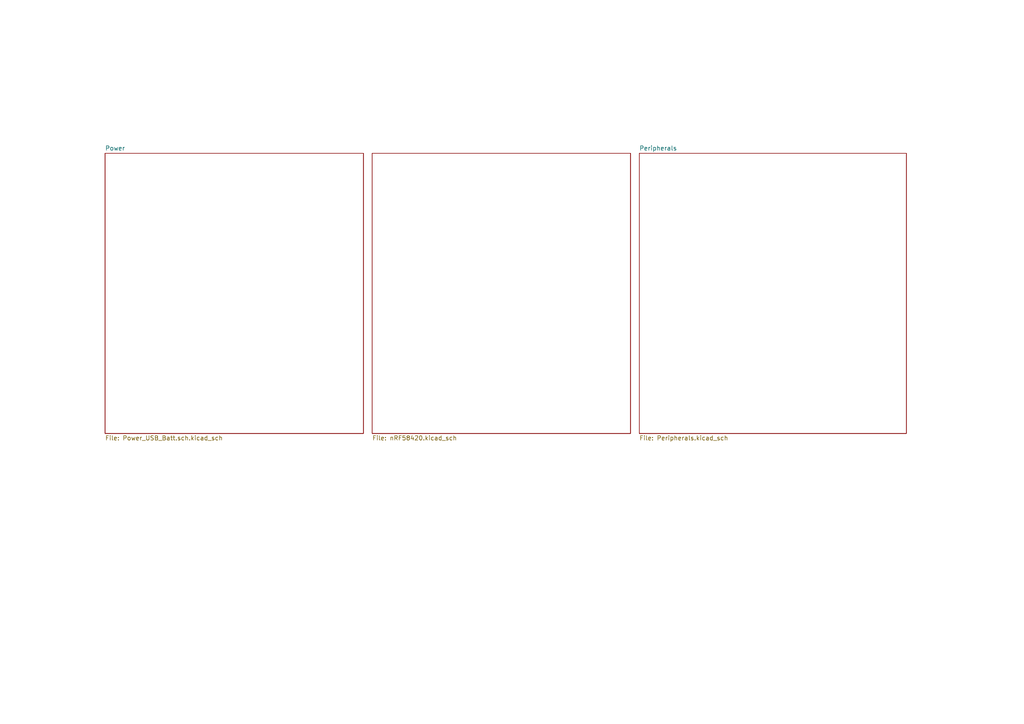
<source format=kicad_sch>
(kicad_sch
	(version 20250114)
	(generator "eeschema")
	(generator_version "9.0")
	(uuid "179424ee-5b20-4f30-b424-5750e26f83a1")
	(paper "A4")
	(title_block
		(title "LoRa Hub")
	)
	(lib_symbols)
	(sheet
		(at 107.95 44.45)
		(size 74.93 81.28)
		(exclude_from_sim no)
		(in_bom yes)
		(on_board yes)
		(dnp no)
		(fields_autoplaced yes)
		(stroke
			(width 0.1524)
			(type solid)
		)
		(fill
			(color 0 0 0 0.0000)
		)
		(uuid "335821f6-2db5-4f15-b9a2-6034f999c194")
		(property "Sheetname" "nRF52840 and LoRa"
			(at 107.95 43.7384 0)
			(effects
				(font
					(size 1.27 1.27)
				)
				(justify left bottom)
				(hide yes)
			)
		)
		(property "Sheetfile" "nRF58420.kicad_sch"
			(at 107.95 126.3146 0)
			(effects
				(font
					(size 1.27 1.27)
				)
				(justify left top)
			)
		)
		(instances
			(project "LoRa_Project"
				(path "/179424ee-5b20-4f30-b424-5750e26f83a1"
					(page "3")
				)
			)
		)
	)
	(sheet
		(at 30.48 44.45)
		(size 74.93 81.28)
		(exclude_from_sim no)
		(in_bom yes)
		(on_board yes)
		(dnp no)
		(fields_autoplaced yes)
		(stroke
			(width 0.1524)
			(type solid)
		)
		(fill
			(color 0 0 0 0.0000)
		)
		(uuid "4927cd72-e16a-43de-8cdd-cc75baf4e465")
		(property "Sheetname" "Power"
			(at 30.48 43.7384 0)
			(effects
				(font
					(size 1.27 1.27)
				)
				(justify left bottom)
			)
		)
		(property "Sheetfile" "Power_USB_Batt.sch.kicad_sch"
			(at 30.48 126.3146 0)
			(effects
				(font
					(size 1.27 1.27)
				)
				(justify left top)
			)
		)
		(instances
			(project "LoRa_Project"
				(path "/179424ee-5b20-4f30-b424-5750e26f83a1"
					(page "2")
				)
			)
		)
	)
	(sheet
		(at 185.42 44.45)
		(size 77.47 81.28)
		(exclude_from_sim no)
		(in_bom yes)
		(on_board yes)
		(dnp no)
		(fields_autoplaced yes)
		(stroke
			(width 0.1524)
			(type solid)
		)
		(fill
			(color 0 0 0 0.0000)
		)
		(uuid "6e3a8d8f-f1a7-4c89-8d09-95dd54fad78b")
		(property "Sheetname" "Peripherals"
			(at 185.42 43.7384 0)
			(effects
				(font
					(size 1.27 1.27)
				)
				(justify left bottom)
			)
		)
		(property "Sheetfile" "Peripherals.kicad_sch"
			(at 185.42 126.3146 0)
			(effects
				(font
					(size 1.27 1.27)
				)
				(justify left top)
			)
		)
		(instances
			(project "LoRa_Project"
				(path "/179424ee-5b20-4f30-b424-5750e26f83a1"
					(page "4")
				)
			)
		)
	)
	(sheet_instances
		(path "/"
			(page "1")
		)
	)
	(embedded_fonts no)
)

</source>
☆ ☆ ☆ ☆ ☆ ☆ ☆
What you will do: Filter the data above by the word "Sheetfile" and copy every line that matches.

Response to this exercise:
		(property "Sheetfile" "nRF58420.kicad_sch"
		(property "Sheetfile" "Power_USB_Batt.sch.kicad_sch"
		(property "Sheetfile" "Peripherals.kicad_sch"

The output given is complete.